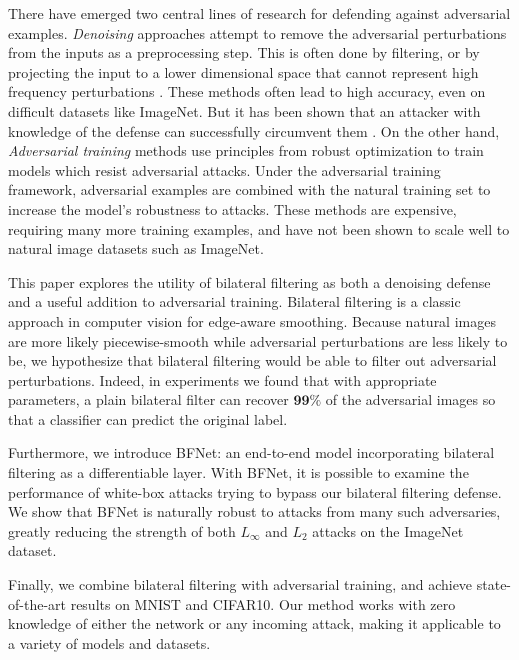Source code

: \documentclass{article} %
\begin{document}
There have emerged two central lines of research for defending against adversarial examples. \textit{Denoising} approaches attempt to remove the adversarial perturbations from the inputs as a preprocessing step. This is often done by filtering, or by projecting the input to a lower dimensional space that cannot represent high frequency perturbations \citep{samangouei2018defense,shen2017ape}. These methods often lead to high accuracy, even on difficult datasets like ImageNet. But it has been shown that an attacker with knowledge of the defense can successfully circumvent them \citep{athalye2018obfuscated}. On the other hand, \textit{Adversarial training} methods use principles from robust optimization to train models which resist adversarial attacks. Under the adversarial training framework, adversarial examples are combined with the natural training set to increase the model's robustness to attacks. These methods are expensive, requiring many more training examples, and have not been shown to scale well to natural image datasets such as ImageNet. 

This paper explores the utility of bilateral filtering as both a denoising defense and a useful addition to adversarial training. Bilateral filtering is a classic approach in computer vision for edge-aware smoothing. Because natural images are more likely piecewise-smooth while adversarial perturbations are less likely to be, we hypothesize that bilateral filtering would be able to filter out adversarial perturbations. Indeed, in experiments we found that with appropriate parameters, a plain bilateral filter can recover $\textbf{99\%}$ of the adversarial images so that a classifier can predict the original label. 

Furthermore, we introduce BFNet: an end-to-end model incorporating bilateral filtering as a differentiable layer. With BFNet, it is possible to examine the performance of white-box attacks trying to bypass our bilateral filtering defense. We show that BFNet is naturally robust to attacks from many such adversaries, greatly reducing the strength of both $L_\infty$ and $L_2$ attacks on the ImageNet dataset.

Finally, we combine bilateral filtering with adversarial training, and achieve state-of-the-art results on MNIST and CIFAR10. Our method works with zero knowledge of either the network or any incoming attack, making it applicable to a variety of models and datasets. %
\end{document}
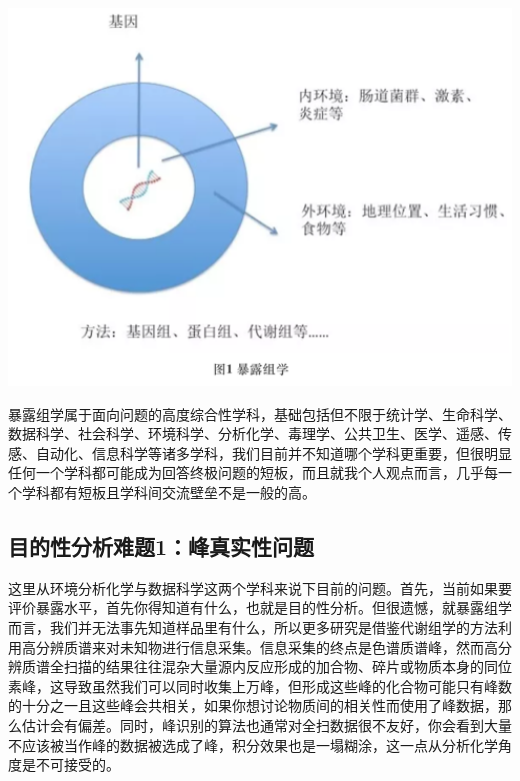 \documentclass[]{book}
\begin{document}
\includegraphics[width=6.67in]{images/expo1}

暴露组学属于面向问题的高度综合性学科，基础包括但不限于统计学、生命科学、数据科学、社会科学、环境科学、分析化学、毒理学、公共卫生、医学、遥感、传感、自动化、信息科学等诸多学科，我们目前并不知道哪个学科更重要，但很明显任何一个学科都可能成为回答终极问题的短板，而且就我个人观点而言，几乎每一个学科都有短板且学科间交流壁垒不是一般的高。

\hypertarget{ux76eeux7684ux6027ux5206ux6790ux96beux98981ux5cf0ux771fux5b9eux6027ux95eeux9898}{%
\subsection{目的性分析难题1：峰真实性问题}\label{ux76eeux7684ux6027ux5206ux6790ux96beux98981ux5cf0ux771fux5b9eux6027ux95eeux9898}}

这里从环境分析化学与数据科学这两个学科来说下目前的问题。首先，当前如果要评价暴露水平，首先你得知道有什么，也就是目的性分析。但很遗憾，就暴露组学而言，我们并无法事先知道样品里有什么，所以更多研究是借鉴代谢组学的方法利用高分辨质谱来对未知物进行信息采集。信息采集的终点是色谱质谱峰，然而高分辨质谱全扫描的结果往往混杂大量源内反应形成的加合物、碎片或物质本身的同位素峰，这导致虽然我们可以同时收集上万峰，但形成这些峰的化合物可能只有峰数的十分之一且这些峰会共相关，如果你想讨论物质间的相关性而使用了峰数据，那么估计会有偏差。同时，峰识别的算法也通常对全扫数据很不友好，你会看到大量不应该被当作峰的数据被选成了峰，积分效果也是一塌糊涂，这一点从分析化学角度是不可接受的。
\end{document}
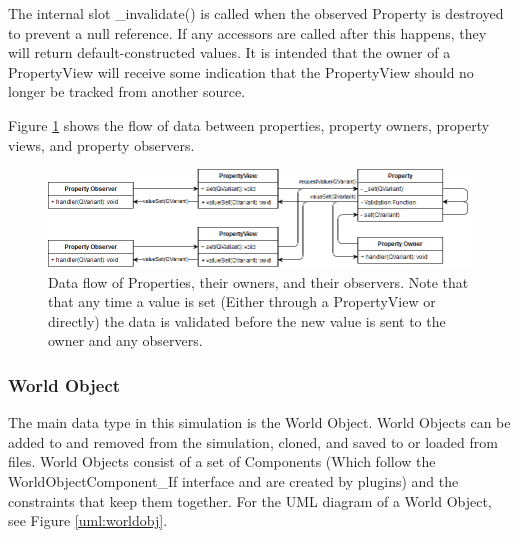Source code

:  	The internal slot \_invalidate() is called when the observed Property is destroyed to prevent a null reference. If any accessors are called after this happens, they will return default-constructed values. It is intended that the owner of a PropertyView will receive some indication that the PropertyView should no longer be tracked from another source.
 	
 	Figure \ref{uml:dataflow_property} shows the flow of data between properties, property owners, property views, and property observers.
 	
 \begin{figure}[h]
 	\begin{center}
 	\includegraphics[scale=0.5]{./images_design/uml/DataFlow_Property}
 	\caption{Data flow of Properties, their owners, and their observers. Note that that any time a value is set (Either through a PropertyView or directly) the data is validated before the new value is sent to the owner and any observers.\label{uml:dataflow_property}}
 	\end{center}
 \end{figure} 
 	
  \subsubsection*{World Object} \label{sec:worldobjclass}
	The main data type in this simulation is the World Object. World Objects can be added to and removed from the simulation, cloned, and saved to or loaded from files. World Objects consist of a set of Components (Which follow the WorldObjectComponent\_If interface and are created by plugins) and the constraints that keep them together. For the UML diagram of a World Object, see Figure \ref{uml:worldobj}.
	

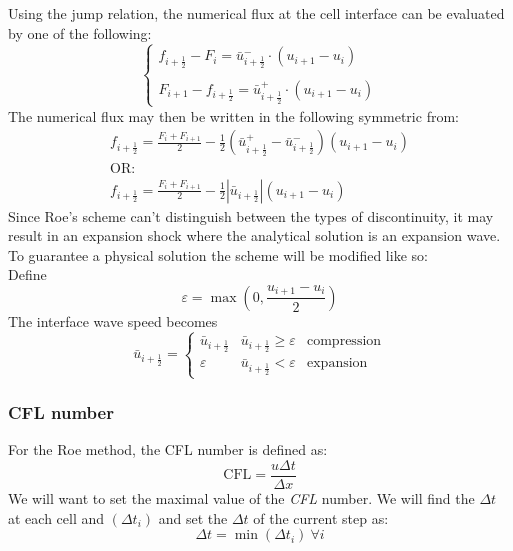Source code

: \documentclass[11pt, a4paper]{article}
\begin{document}
Using the jump relation, the numerical flux at the cell interface can be evaluated by one of the following:
\begin{equation}
    \left\{\begin{array}{l}
        f_{i+\frac{1}{2}}-F_i = \bar{u}_{i+\frac{1}{2}}^-\cdot\left(u_{i+1}-u_i\right) \\\\
        F_{i+1}-f_{i+\frac{1}{2}}=\bar{u}_{i+\frac{1}{2}}^+\cdot\left(u_{i+1}-u_i\right)
    \end{array}\right.
\end{equation}
The numerical flux may then be written in the following symmetric from:
\begin{equation}
    \begin{array}{l}
        \displaystyle f_{i+\frac{1}{2}}=\frac{F_i+F_{i+1}}{2}-\frac{1}{2}\left(\bar{u}_{i+\frac{1}{2}}^+-\bar{u}_{i+\frac{1}{2}}^-\right)\left(u_{i+1}-u_i\right) \\
        \mathrm{OR:} \\
        \displaystyle f_{i+\frac{1}{2}}=\frac{F_i+F_{i+1}}{2}-\frac{1}{2}\left|\bar{u}_{i+\frac{1}{2}}\right|\left(u_{i+1}-u_i\right)
    \end{array}
\end{equation}
Since Roe's scheme can't distinguish between the types of discontinuity, it may result in an expansion shock where the analytical solution is an expansion wave. To guarantee a physical solution the scheme will be modified like so:\\
Define 
\begin{equation*}
    \varepsilon=\max\left(0,\frac{u_{i+1}-u_i}{2}\right)
\end{equation*}
The interface wave speed becomes
\begin{equation}
    \bar{u}_{i+\frac{1}{2}}=\left\{\begin{array}{ccc}
        \bar{u}_{i+\frac{1}{2}} & \bar{u}_{i+\frac{1}{2}}\geq\varepsilon & \mathrm{compression} \\
        \varepsilon & \bar{u}_{i+\frac{1}{2}}<\varepsilon & \mathrm{expansion}
    \end{array}\right.
\end{equation}

\subsubsection{CFL number}
For the Roe method, the CFL number is defined as:
\begin{equation}
    \mathrm{CFL}=\frac{u\Delta t}{\Delta x}
\end{equation}
We will want to set the maximal value of the \emph{CFL} number. We will find the $\Delta t$ at each cell and $\left(\Delta t_i\right)$ and set the $\Delta t$ of the current step as:
\begin{equation}
    \Delta t=\min\left(\Delta t_i\right)\ \forall i
\end{equation}
\end{document}
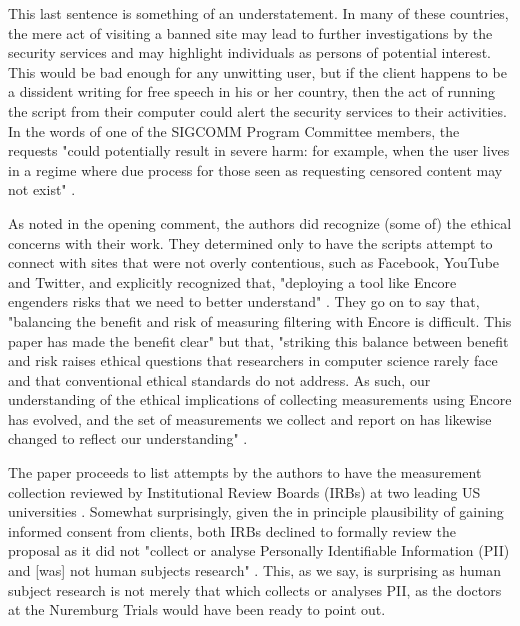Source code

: \documentclass{svjour3}                     %
\begin{document}
This last sentence is something of an understatement.  In many of these countries, the mere act of visiting a banned site may lead to further investigations by the security services and may highlight individuals as persons of potential interest.  This would be bad enough for any unwitting user, but if the client happens to be a dissident writing for free speech in his or her country, then the act of running the script from their computer could alert the security services to their activities. In the words of one of the SIGCOMM Program Committee members, the requests "could potentially result in severe harm: for example, when the user lives in a regime where due process for those seen as requesting censored content may not exist" \cite{byers2015encore}.

As noted in the opening comment, the authors did recognize (some of) the ethical concerns with their work.  They determined only to have the scripts attempt to connect with sites that were not overly contentious, such as Facebook, YouTube and Twitter, and explicitly recognized that, "deploying a tool like Encore engenders risks that we need to better understand" \cite[p.~663] {burnett2015encore}. They go on to say that, "balancing the benefit and risk of measuring filtering with Encore is difficult. This paper has made the benefit clear" but that, "striking this balance between benefit and risk raises ethical questions that researchers in computer science rarely face and that conventional ethical standards do not address. As such, our understanding of the ethical implications of collecting measurements using Encore has evolved, and the set of measurements we collect and report on has likewise changed to reflect our understanding" \cite[p.~663] {burnett2015encore}.

The paper proceeds to list attempts by the authors to have the measurement collection reviewed by Institutional Review Boards (IRBs) at two leading US universities \cite[Table 2,~p.~662] {burnett2015encore}. Somewhat surprisingly, given the in principle plausibility of gaining informed consent from clients, both IRBs declined to formally review the proposal as it did not "collect or analyse Personally Identifiable Information (PII) and [was] not human subjects research" \cite[p.~664]{burnett2015encore}. This, as we say, is surprising as human subject research is not merely that which collects or analyses PII, as the doctors at the Nuremburg Trials would have been ready to point out.
\end{document}
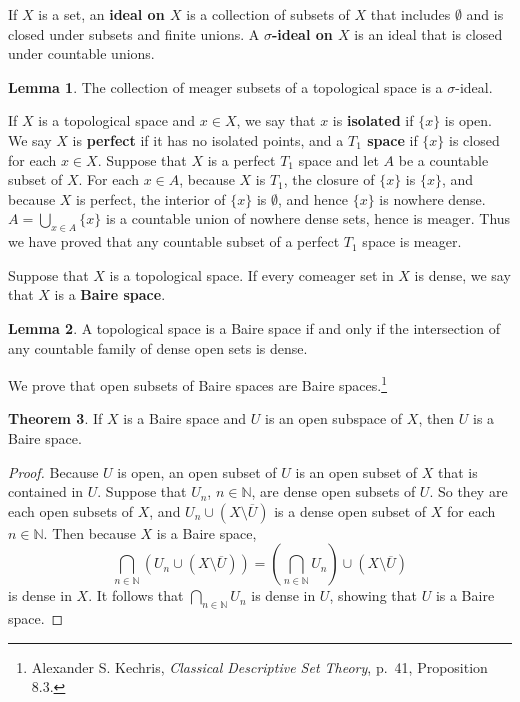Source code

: \documentclass{article}
\theoremstyle{definition}
\newtheorem{theorem}{Theorem}
\newtheorem{lemma}[theorem]{Lemma}
\theoremstyle{definition}
\begin{document}
If $X$ is a set, an \textbf{ideal on $X$} is a collection of subsets of $X$ that includes $\emptyset$ and is closed under subsets and finite unions. A
\textbf{$\sigma$-ideal on $X$} is an ideal that is closed under countable unions.

\begin{lemma}
The collection of meager subsets of a topological space is a $\sigma$-ideal.
\end{lemma}


If $X$ is a topological space and $x \in X$, we say that $x$ is \textbf{isolated} if $\{x\}$ is open. We say $X$ is \textbf{perfect}
if it has no isolated points, and a \textbf{$T_1$ space} if $\{x\}$ is closed for each $x \in X$. Suppose that $X$ is a perfect $T_1$ space and let $A$ be a countable subset of $X$. 
For each $x \in A$, because $X$ is $T_1$, the closure of $\{x\}$ is $\{x\}$, and because $X$ is perfect, the interior of $\{x\}$ is $\emptyset$, and hence
$\{x\}$ is nowhere dense. $A=\bigcup_{x \in A} \{x\}$ is a countable union of nowhere dense sets, hence is meager. Thus we have proved
that any countable subset of a perfect $T_1$ space is meager.   

Suppose that $X$ is a topological space. If every comeager set in $X$ is dense, we say that $X$ is a \textbf{Baire space}. 

\begin{lemma}
A topological space is a Baire space if and only if the intersection of any countable family of  dense open sets is dense.
\end{lemma}

We prove that open subsets of Baire spaces are Baire spaces.\footnote{Alexander S. Kechris, {\em Classical Descriptive Set Theory}, p.~41, Proposition
8.3.}

\begin{theorem}
If $X$ is a Baire space and $U$ is an open subspace of $X$, then $U$ is a Baire space.
\end{theorem}
\begin{proof}
Because $U$ is open, an open subset of $U$ is an open subset of $X$ that is contained in $U$. 
Suppose that $U_n$, $n \in \mathbb{N}$, are dense open subsets of $U$. So they are each open subsets of $X$, 
and $U_n \cup (X \setminus \overline{U})$ is a dense open subset of $X$ for each $n \in \mathbb{N}$. 
Then because $X$ is a Baire space, 
\[
\bigcap_{n \in \mathbb{N}} (U_n \cup (X \setminus \overline{U})) = \left( \bigcap_{n \in \mathbb{N}} U_n \right) \cup (X \setminus \overline{U})
\]
is dense in $X$. It follows that $\bigcap_{n \in \mathbb{N}} U_n$ is dense in $U$, showing that $U$ is a Baire space.
\end{proof} 
\end{document}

************

> _ASSIGNMENT_
Filter the entries above down to the lines containing the word "displaystyle".

> _SOLVED PROBLEM_
        \displaystyle f_{i+\frac{1}{2}}=\frac{F_i+F_{i+1}}{2}-\frac{1}{2}\left(\bar{u}_{i+\frac{1}{2}}^+-\bar{u}_{i+\frac{1}{2}}^-\right)\left(u_{i+1}-u_i\right) \\
        \displaystyle f_{i+\frac{1}{2}}=\frac{F_i+F_{i+1}}{2}-\frac{1}{2}\left|\bar{u}_{i+\frac{1}{2}}\right|\left(u_{i+1}-u_i\right)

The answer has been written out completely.